• **Quoted passage**
=== Begin Enclosure ===
I am only partially joking about survival. Security is always the first and the last theme of the everyday work and life there. At this period of time, it is much worse, especially for a foreigner travelling alone.
I’m glad you’ve been to Palestine for three months, so you already have some experience in living and working outside Europe. However, Afghanistan is slightly different, a bit harder – until you get the hang of it.
The first thing you’d need to do is to find yourself a translator (man) wiling to travel with you. The rest of this email will elaborate why the translator is of key value for your journey. Seek a translator from the region where you would be heading:
Dari and Pashto are the two main languages spoken there, but it is not wise to take a Dari-speaker to a Pashtoon area, or vice versa. It is a heterogeneous people, with numerous ethnic groups: Pashtoons, Tadjiks, Uzbeks, Hazaras, Nooristanis, Baloochis, Turkmen, Kuchis, and more. Although nearly entire Afghanistan is Muslim, there are small enclaves of Sikhs, Hindus and Jews.
=== End Enclosure ===
• **Exercise requirements**
1. Translate this sentence from the email about traveling in Afghanistan into Spanish: "Security is always the first and the last theme of the everyday work and life there."
2. According to the email about traveling in Afghanistan, what are the two main languages spoken there?
3. Write a continuation of the email about traveling in Afghanistan, starting after its final sentence.

• **Entries drawn from a collection**
=== Begin Enclosure ===
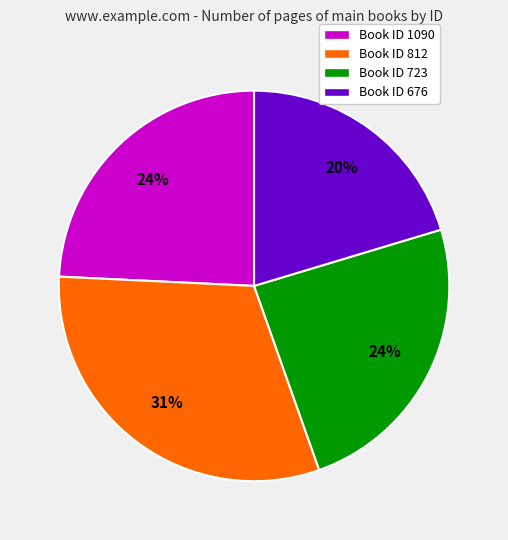

Does any single category account for the majority?

No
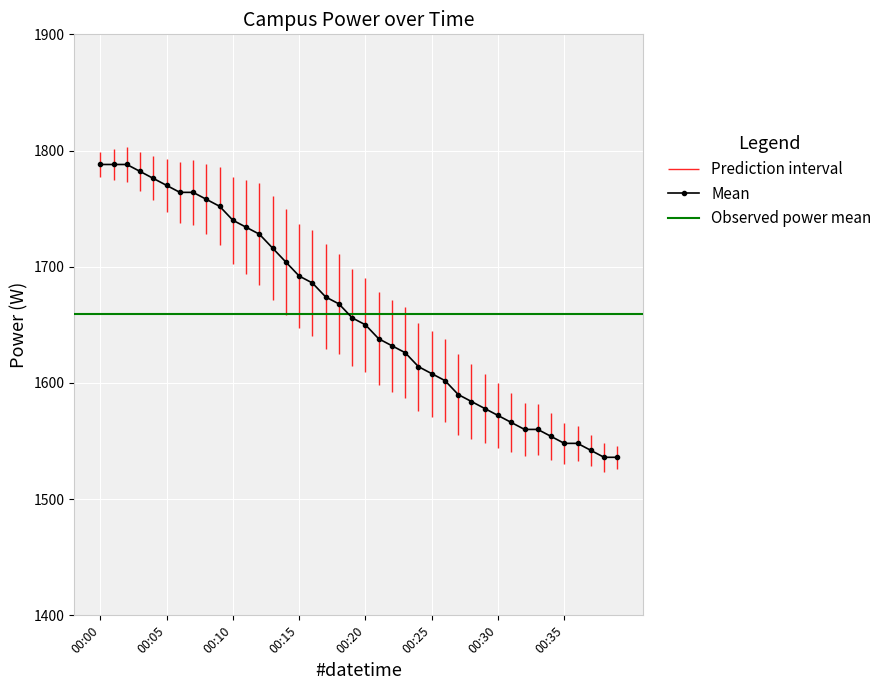

What is the difference between the values at 00:13 and 00:14?

12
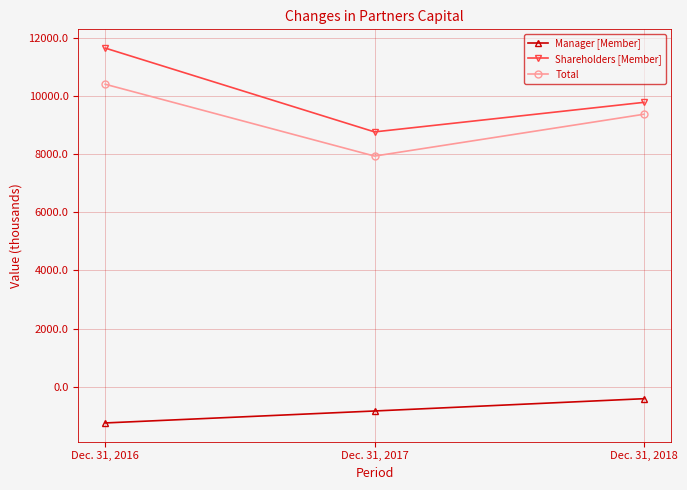

Reading right to left, extract all data points from this chart.

Manager [Member]: -409	-831	-1242
Shareholders [Member]: 9773	8758	11638
Total: 9364	7927	10396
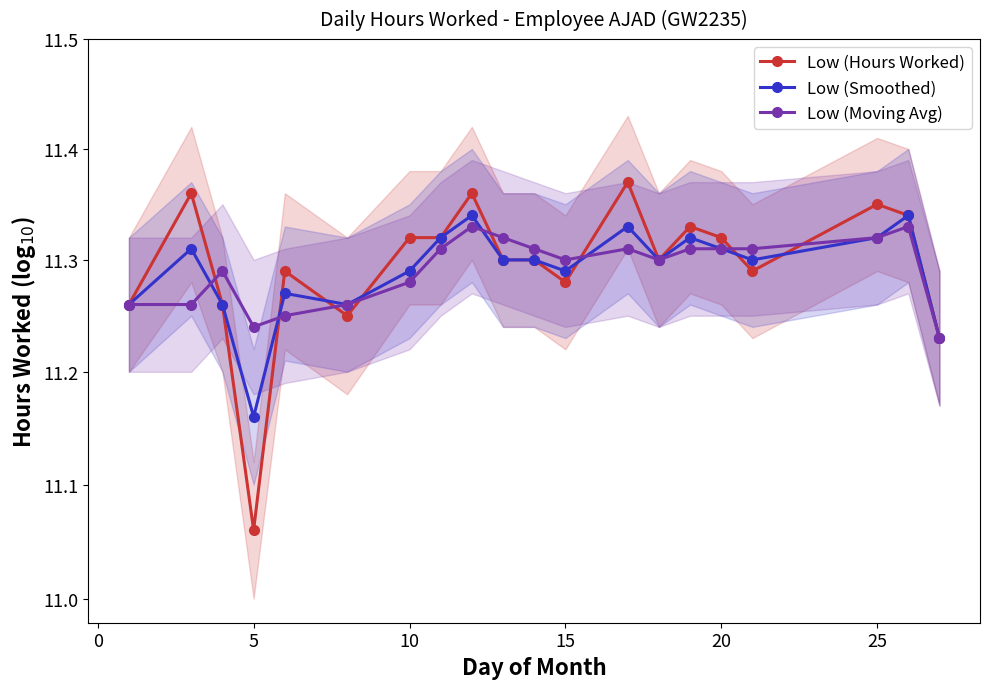

What are all the series names shown in the legend?

Low (Hours Worked), Low (Smoothed), Low (Moving Avg)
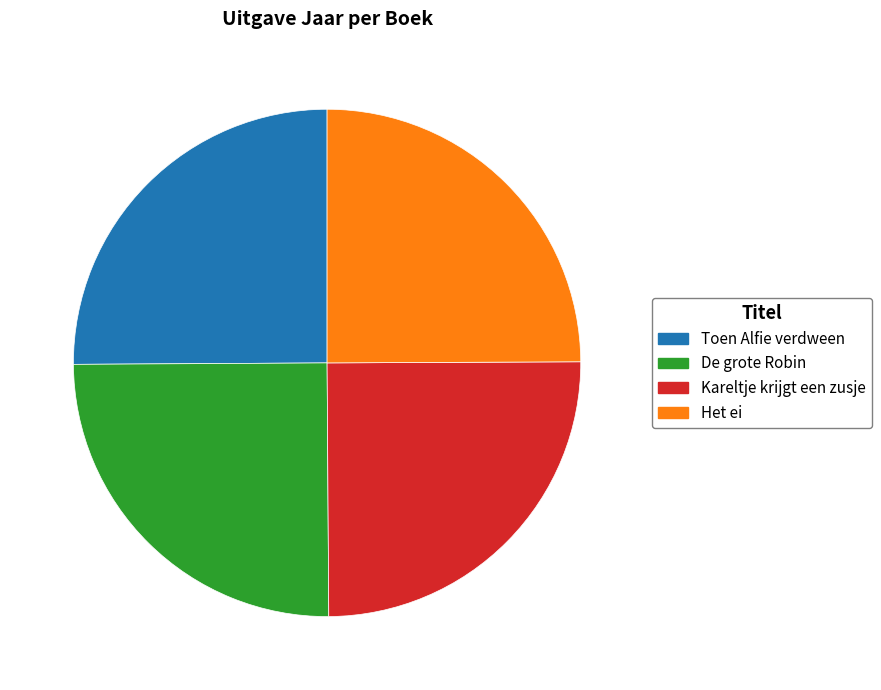

What is the ratio of the value at Het ei to the value at Kareltje krijgt een zusje?

1.0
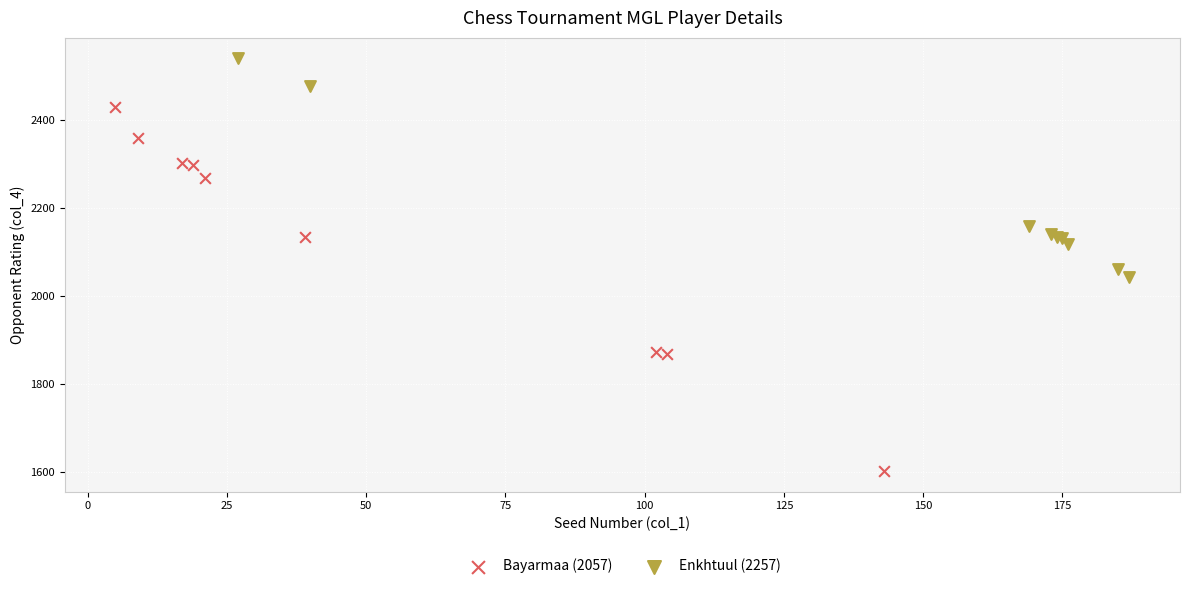

Which series has the largest Y range (max minus min)?

Bayarmaa (2057)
=== End Enclosure ===
• **Expected responses**
1. La seguridad es siempre el primer y el último tema del trabajo y la vida cotidianos allí.

2. Dari and Pashto.

3.
- Hazara women -
The Kuchis are nomads – fascinating folks. They travel on a north-south route, crossing the borders with Pakistan to the south and Uzbekistan to the north, and are renown smugglers of illegal goods, arms, opium and people.

- Kuchi caravan -
It is said, if you want to disappear, to hide in Afghanistan, join a Kuchi caravan. This concealment/transport service is paid. Although the country also offers other options how to disappear without a trace, unfortunately, most of them are irreversibly unsurvivable.